One of the pioneers of snowcat skiing in the 1970s, Derek McManus was looking for a location that had good summer and winter activities; what he and his wife Barb found was beyond their expectations. “We were all immediately struck by the beauty of that valley, framed by the iconic Rocky Mountain Mallard Peaks on the east side. We landed in the meadows above where the Mallard Mountain Lodge now sits, and hiked around for several hours…I still get goosebumps when we fly in.” In 2005, the eco-friendly Lodge was helicoptered in, already built.
On the second day of our trip, we follow the trail from the back of the lodge, tip-toe across a ladder over the creek and duck into a pine and cedar forest that opens into a meadow of shaggy flowers called hippie heads. Matt notices something shiny in the grass: a prospector tag from the 1980s. A rare sign that others have been here.

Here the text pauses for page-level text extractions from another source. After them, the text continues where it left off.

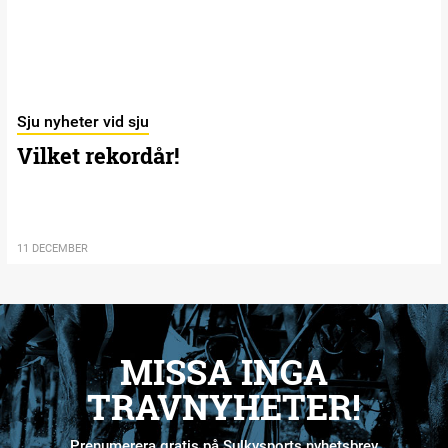
Sju nyheter vid sju
Vilket rekordår!
11 DECEMBER
MISSA INGA
TRAVNYHETER!
Prenumerera gratis på Sulkysports nyhetsbrev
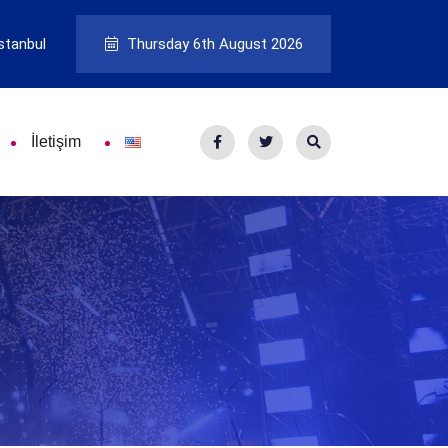
stanbul
Thursday 6th August 2026
İletişim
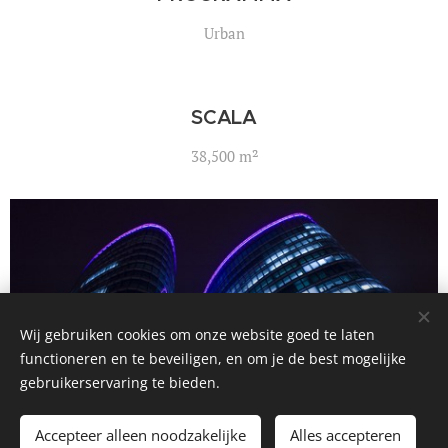
Urban
SCALA
38,500 m²
Wij gebruiken cookies om onze website goed te laten
functioneren en te beveiligen, en om je de best mogelijke
gebruikerservaring te bieden.
Accepteer alleen noodzakelijke
Alles accepteren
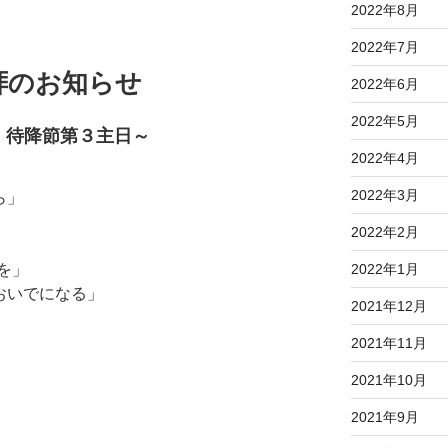
2022年8月
2022年7月
礼拝のお知らせ
2022年6月
2022年5月
・待降節第３主日～
2022年4月
2022年3月
ら」
2022年2月
節
2022年1月
を」
おいでになる」
2021年12月
2021年11月
2021年10月
2021年9月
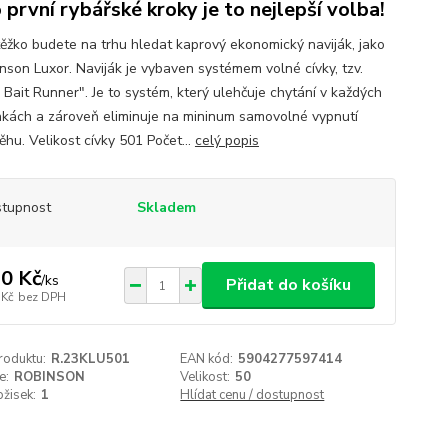
 první rybářské kroky je to nejlepší volba!
těžko budete na trhu hledat kaprový ekonomický naviják, jako
inson Luxor. Naviják je vybaven systémem volné cívky, tzv.
 Bait Runner". Je to systém, který ulehčuje chytání v každých
kách a zároveň eliminuje na mininum samovolné vypnutí
hu. Velikost cívky 501 Počet...
celý popis
tupnost
Skladem
0 Kč
/
ks
Přidat do košíku
 Kč
bez DPH
roduktu:
R.23KLU501
EAN kód:
5904277597414
e:
ROBINSON
Velikost:
50
ožisek:
1
Hlídat cenu / dostupnost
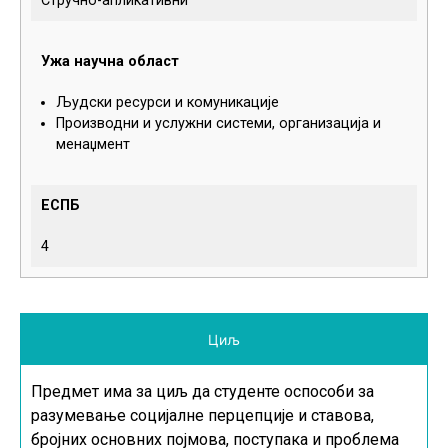
Стручно-апликативни
Ужа научна област
Људски ресурси и комуникације
Производни и услужни системи, организација и
менаџмент
ЕСПБ
4
Циљ
Предмет има за циљ да студенте оспособи за
разумевање социјалне перцепције и ставова,
бројних основних појмова, поступака и проблема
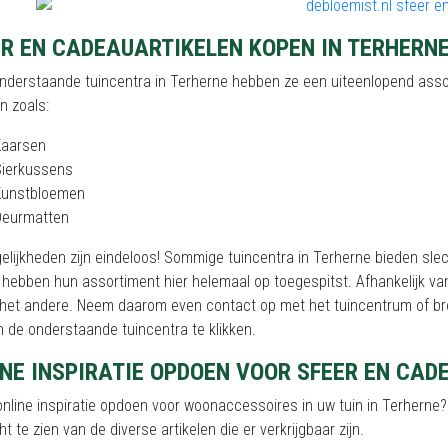
ER EN CADEAUARTIKELEN KOPEN IN TERHERN
onderstaande tuincentra in Terherne hebben ze een uiteenlopend ass
en zoals:
Kaarsen
Sierkussens
Kunstbloemen
Deurmatten
elijkheden zijn eindeloos! Sommige tuincentra in Terherne bieden sl
hebben hun assortiment hier helemaal op toegespitst. Afhankelijk va
j het andere. Neem daarom even contact op met het tuincentrum of br
 de onderstaande tuincentra te klikken.
NE INSPIRATIE OPDOEN VOOR SFEER EN CAD
online inspiratie opdoen voor woonaccessoires in uw tuin in Terherne? 
ht te zien van de diverse artikelen die er verkrijgbaar zijn.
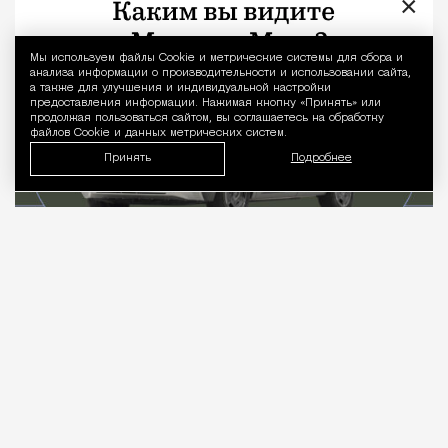
×
Люди
Дмитрий Леонтьев
Мы используем файлы Сookie и метрические системы для сбора и
Уведомление 
анализа информации о производительности и использовании сайта,
а также для улучшения и индивидуальной настройки
предоставления информации. Нажимая кнопку «Принять» или
продолжая пользоваться сайтом, вы соглашаетесь на обработку
файлов Cookie и данных метрических систем.
Принять
Подробнее
07.08.2026
4 мин. чтения
Когда слышишь про отечественный
электромобиль, в голове сразу всплывает
смутный образ концепта, который вот‑вот поедет,
но пока стоит на стенде и мигает лампочками.
Рынок не ждет вдохновения, он требует колес,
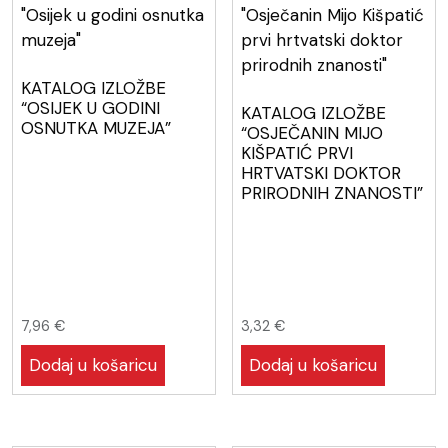
KATALOG IZLOŽBE
“OSIJEK U GODINI
KATALOG IZLOŽBE
OSNUTKA MUZEJA”
“OSJEČANIN MIJO
KIŠPATIĆ PRVI
HRTVATSKI DOKTOR
PRIRODNIH ZNANOSTI”
7,96
€
3,32
€
Dodaj u košaricu
Dodaj u košaricu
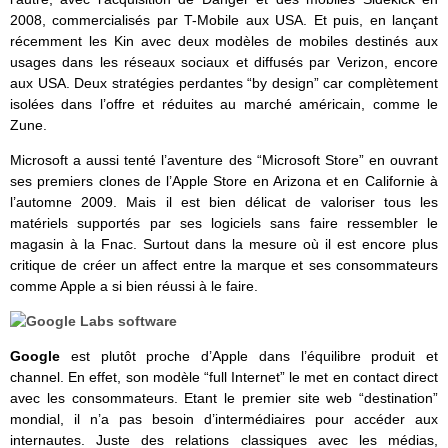
2008, commercialisés par T-Mobile aux USA. Et puis, en lançant
récemment les Kin avec deux modèles de mobiles destinés aux
usages dans les réseaux sociaux et diffusés par Verizon, encore
aux USA. Deux stratégies perdantes “by design” car complètement
isolées dans l’offre et réduites au marché américain, comme le
Zune.
Microsoft a aussi tenté l’aventure des “Microsoft Store” en ouvrant
ses premiers clones de l’Apple Store en Arizona et en Californie à
l’automne 2009. Mais il est bien délicat de valoriser tous les
matériels supportés par ses logiciels sans faire ressembler le
magasin à la Fnac. Surtout dans la mesure où il est encore plus
critique de créer un affect entre la marque et ses consommateurs
comme Apple a si bien réussi à le faire.
Google
est plutôt proche d’Apple dans l’équilibre produit et
channel. En effet, son modèle “full Internet” le met en contact direct
avec les consommateurs. Etant le premier site web “destination”
mondial, il n’a pas besoin d’intermédiaires pour accéder aux
internautes. Juste des relations classiques avec les médias,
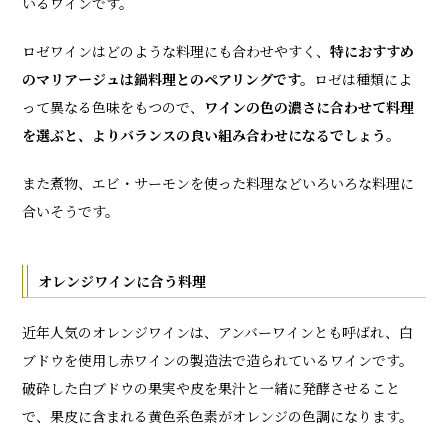
いるワインです。
ロゼワインはどのような料理にも合わせやすく、
特におすすめ
のマリアージュは鍋料理とのペアリングです。
ロゼは種類によ
って異なる色味をもつので、
ワインの色の濃さに合わせて料理
を選ぶと、よりバランスの良い組み合わせになるでしょう。
また煮物、エビ・サーモンを使った料理などいろいろな料理に
合いそうです。
オレンジワインに合う料理
近年人気のオレンジワインは、アンバーワインとも呼ばれ、白
ブドウを使用し赤ワインの製造法で造られているワインです。
破砕した白ブドウの果実や皮を果汁と一緒に発酵させること
で、果皮に含まれる黄色系色素がオレンジの色調になります。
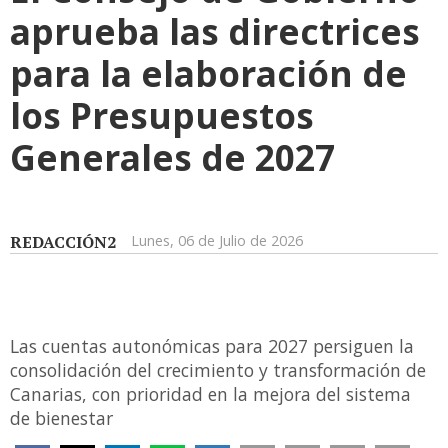
aprueba las directrices
para la elaboración de
los Presupuestos
Generales de 2027
REDACCIÓN2
Lunes, 06 de Julio de 2026
Las cuentas autonómicas para 2027 persiguen la
consolidación del crecimiento y transformación de
Canarias, con prioridad en la mejora del sistema
de bienestar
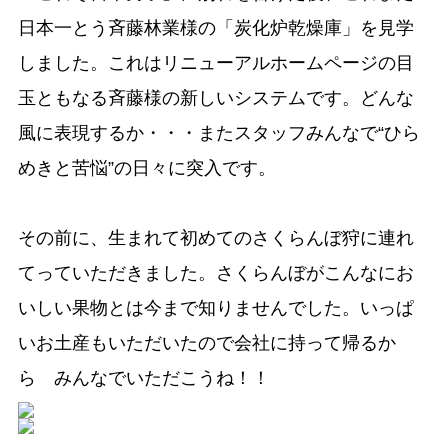
日本一とう斉藤林業様の「炭化炉乾燥庫」を見学
しました。これはリニューアルホームページの目
玉ともなる斉藤様の新しいシステムです。どんな
風に表現するか・・・またスタッフみんなで“ひら
めきと苦悩”の日々に突入です。
その前に、生まれて初めてのさくらんぼ狩に連れ
てっていただきました。さくらんぼがこんなにお
いしい果物とは今まで知りませんでした。いっぱ
いお土産もいただいたので会社に持って帰るか
ら みんなでいただこうね！！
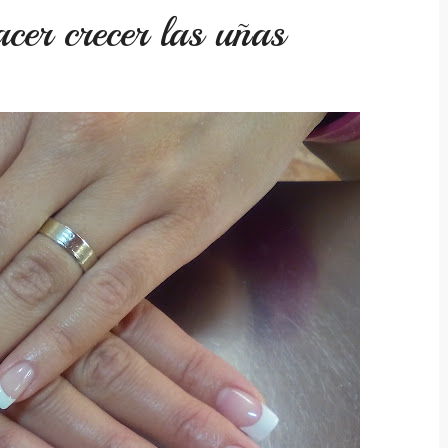
cer crecer las uñas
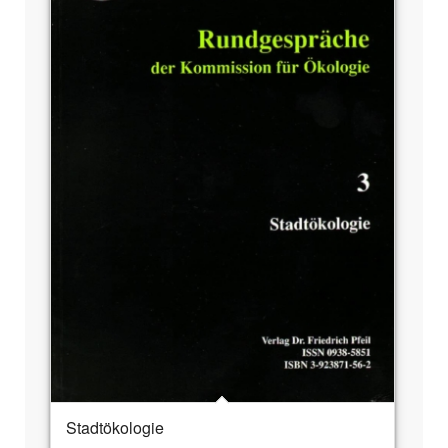
Stadtökologie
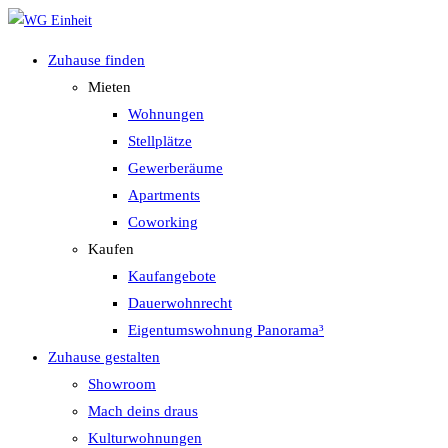
Zum
Inhalt
Zuhause finden
springen
Mieten
Wohnungen
Stellplätze
Gewerberäume
Apartments
Coworking
Kaufen
Kaufangebote
Dauerwohnrecht
Eigentumswohnung Panorama³
Zuhause gestalten
Showroom
Mach deins draus
Kulturwohnungen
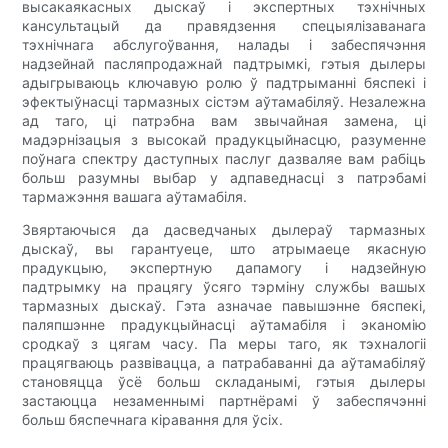
высакаякасных дыскаў і экспертных тэхнічных
кансультацый да правядзення спецыялізаванага
тэхнічнага абслугоўвання, налады і забеспячэння
надзейнай пасляпродажнай падтрымкі, гэтыя дылеры
адыгрываюць ключавую ролю ў падтрыманні бяспекі і
эфектыўнасці тармазных сістэм аўтамабіляў. Незалежна
ад таго, ці патрэбна вам звычайная замена, ці
мадэрнізацыя з высокай прадукцыйнасцю, разуменне
поўнага спектру даступных паслуг дазваляе вам рабіць
больш разумны выбар у адпаведнасці з патрэбамі
тармажэння вашага аўтамабіля.
Звяртаючыся да дасведчаных дылераў тармазных
дыскаў, вы гарантуеце, што атрымаеце якасную
прадукцыю, экспертную дапамогу і надзейную
падтрымку на працягу ўсяго тэрміну службы вашых
тармазных дыскаў. Гэта азначае павышэнне бяспекі,
паляпшэнне прадукцыйнасці аўтамабіля і эканомію
сродкаў з цягам часу. Па меры таго, як тэхналогіі
працягваюць развівацца, а патрабаванні да аўтамабіляў
становяцца ўсё больш складанымі, гэтыя дылеры
застаюцца незаменнымі партнёрамі ў забеспячэнні
больш бяспечнага кіравання для ўсіх.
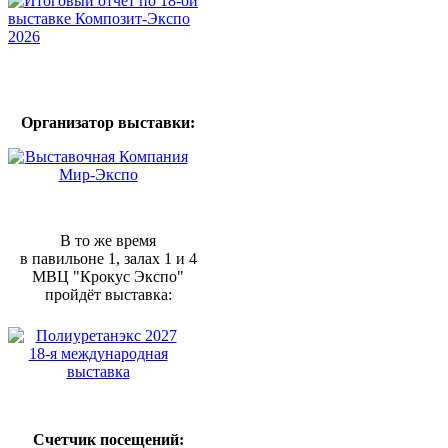
Организатор выставки:
В то же время
в павильоне 1, залах 1 и 4
МВЦ "Крокус Экспо"
пройдёт выставка:
Счетчик посещений:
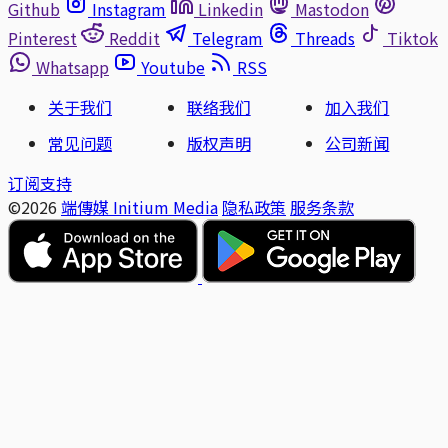
Github
Instagram
Linkedin
Mastodon
Pinterest
Reddit
Telegram
Threads
Tiktok
Whatsapp
Youtube
RSS
关于我们
联络我们
加入我们
常见问题
版权声明
公司新闻
订阅支持
©2026
端傳媒 Initium Media
隐私政策
服务条款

Higher up, Julie discovers a rock garden of white rocks that reminds me of New Age crystals promising eternal happiness if worn around your neck and accompanied with a daily chant. Picking at the ground on all fours, we’re silent, intensely looking for that big ‘gold mine.’ Heading back down, we come across some unknowns: a round flat sticky-top mushroom and another delicate white one with a little sun hat. “Do you know what this is?” I ask Derek’s son Paul McManus. Paul has no idea. Death or a one hell of a trip? Best to avoid.
Another day we come across a glacier lake so pristine, rocks are visible on the bottom. Stripping down to the gitch, Julie and I head in; the cold stings. Bursting through the water, I yelp like a wounded dog. “You’re the first people I know to swim here,” says Paul. We thump our chests Conan the Barbarian–style.
On another hike we all break off and explore; Matt and Julie take pictures on a glacier; I’m exploring purple and yellow alpine flowers. Eventually we convene for a picnic. Afterwards, with full bellies, we coil up for a nap like lost children in a fairy tale. “I haven’t slept like that in ages,” says Matt, the New York insomniac. “That was nap-a-righteous.” With spotty cell reception, no roads, and unnamed mountains, you get an overwhelming sense of freedom and calm up here; it reminds me of childhood and discovering the forest in my backyard with my new best friend.
With just seven guests at a time, and access only by a 30-minute helicopter flight, Canadian Adventure Company’s Mallard Mountain Lodge is the most private and remote lodge in the Canadian Rockies.